> _Passage_:
::::
Cheers for the info! Well, we still don't know for 100% that it is in fact P21, but I can't deny the fact that the containers, applicator, etc. look the same... Nonetheless, I'm convinced that it's a fantastic wax after seeing the results on my car AND on a white Audi R8 that I just finished. The owner bought a tub of SW Concorso to baby it with, but we realized that it was staining his clear bra so we stopped using it. I traded him a full detail (no polishing) for the remainder of his Concorso and guess which wax he chose to use out of my collection? Yarp, the Sonax. He was very pleased with the results, as was I and much to my surprise he was the one who said how well it shined and how wet it looked on white... he never said that about the SW... I have a new favorite for light colored cars now :thumb:.


----------



## RamSus (Sep 11, 2008)

Clever Nickname said:


> Cheers for the info! Well, we still don't know for 100% that it is in fact P21.


Hopefully, there's somebody out there who can shed some light on it.


----------



## PETER @ ECLIPSE (Apr 19, 2006)

ill find out tomorrow , if theyll give the info out that is


----------



## RamSus (Sep 11, 2008)

ECLIPSE AUTO VALET said:


> ill find out tomorrow , if theyll give the info out that is


That would be great. Thanks.


----------



## Jesse74 (Jul 19, 2008)

ECLIPSE AUTO VALET said:


> ill find out tomorrow , if theyll give the info out that is


Well if it is in fact P21, than good for Sonax! I think they have some stuff worthy of being used by people other than Sunday washers and this may be their break into that market. I always admire the "step up to the plate" thing. On another note, how do we know they're not the same company? Assuming they have "traded" products and all. Sonax have been around for a bit longer and they're both from Germany... hmm. I've done some searching and to me, P21 is a bit "mysterious". Anyway, I honestly don't give a rat's bung though... I'm interested in the end result and I'm happy with what I've gotten thus far.


----------



## sweetlou (Aug 16, 2008)

wonder if its like the p21s regular or the 100%?


----------



## Jesse74 (Jul 19, 2008)

stoneyfordni said:


> is that an alienware system ?
> 
> happy days if it is


Nope, but it looks similar . It's a machine that I pieced together: AMD 5600+, 4 Gig RAM 800Mhz, 2x500 HDD SATA, Radeon 1300X PRO (not the greatest, but I'm not a gamer so no need for better) and some other goodies on it as well. It does the trick for me :argie:


----------



## Jesse74 (Jul 19, 2008)

sweetlou said:


> wonder if its like the p21s regular or the 100%?


Probably the 100% because Sonax also advertise "100%" on the box.


----------



## PETER @ ECLIPSE (Apr 19, 2006)

just spoke the the supplier , its got a higher carnauba content than the current extreme range .
::::
> _Recorded data_:

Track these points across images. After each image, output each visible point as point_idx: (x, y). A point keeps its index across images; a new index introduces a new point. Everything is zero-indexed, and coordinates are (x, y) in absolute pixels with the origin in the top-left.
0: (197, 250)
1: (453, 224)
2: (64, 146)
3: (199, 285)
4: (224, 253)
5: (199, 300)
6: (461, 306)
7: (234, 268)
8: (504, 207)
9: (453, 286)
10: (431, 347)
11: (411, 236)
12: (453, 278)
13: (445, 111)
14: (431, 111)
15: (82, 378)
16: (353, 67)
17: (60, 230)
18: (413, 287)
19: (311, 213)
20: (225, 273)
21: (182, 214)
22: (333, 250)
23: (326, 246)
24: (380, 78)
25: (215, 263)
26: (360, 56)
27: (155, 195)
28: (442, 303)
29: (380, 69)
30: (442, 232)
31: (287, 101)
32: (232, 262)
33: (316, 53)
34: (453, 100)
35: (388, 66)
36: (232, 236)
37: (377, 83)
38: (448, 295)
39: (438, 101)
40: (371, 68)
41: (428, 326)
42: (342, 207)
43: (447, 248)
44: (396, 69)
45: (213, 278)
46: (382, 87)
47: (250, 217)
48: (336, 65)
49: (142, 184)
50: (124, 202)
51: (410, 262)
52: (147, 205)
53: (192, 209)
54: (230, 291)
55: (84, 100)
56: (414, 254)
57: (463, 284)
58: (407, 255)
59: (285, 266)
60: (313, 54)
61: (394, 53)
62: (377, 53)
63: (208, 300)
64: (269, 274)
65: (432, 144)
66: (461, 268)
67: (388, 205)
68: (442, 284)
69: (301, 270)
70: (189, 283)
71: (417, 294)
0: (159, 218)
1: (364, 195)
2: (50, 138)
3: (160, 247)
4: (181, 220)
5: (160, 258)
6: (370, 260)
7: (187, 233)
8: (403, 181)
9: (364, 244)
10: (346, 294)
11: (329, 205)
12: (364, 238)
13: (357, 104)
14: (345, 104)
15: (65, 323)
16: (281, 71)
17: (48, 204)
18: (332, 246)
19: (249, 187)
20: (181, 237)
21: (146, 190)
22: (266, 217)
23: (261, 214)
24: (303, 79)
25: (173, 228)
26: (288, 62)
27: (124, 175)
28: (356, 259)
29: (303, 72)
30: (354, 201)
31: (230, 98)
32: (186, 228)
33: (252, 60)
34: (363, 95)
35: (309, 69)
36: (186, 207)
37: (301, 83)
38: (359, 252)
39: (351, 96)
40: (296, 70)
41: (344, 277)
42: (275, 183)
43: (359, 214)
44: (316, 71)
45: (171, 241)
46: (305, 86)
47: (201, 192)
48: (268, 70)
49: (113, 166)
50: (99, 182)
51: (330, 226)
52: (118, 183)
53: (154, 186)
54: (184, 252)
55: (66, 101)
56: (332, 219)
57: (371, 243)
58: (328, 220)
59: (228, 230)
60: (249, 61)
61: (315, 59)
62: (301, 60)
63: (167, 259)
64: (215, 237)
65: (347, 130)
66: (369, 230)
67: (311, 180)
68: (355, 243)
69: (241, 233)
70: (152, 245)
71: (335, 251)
::::
> _Using the information_:
1) In the wax thread, why did the owner of the white Audi R8 stop using his tub of SW Concorso?
2) From the wax thread, reproduce the wording starting with "Probably the 100%" and going on through "extreme range .".

> _Solved problems_:
1) It was staining his clear bra.

2)
Probably the 100% because Sonax also advertise "100%" on the box.


----------



## PETER @ ECLIPSE (Apr 19, 2006)

just spoke the the supplier , its got a higher carnauba content than the current extreme range .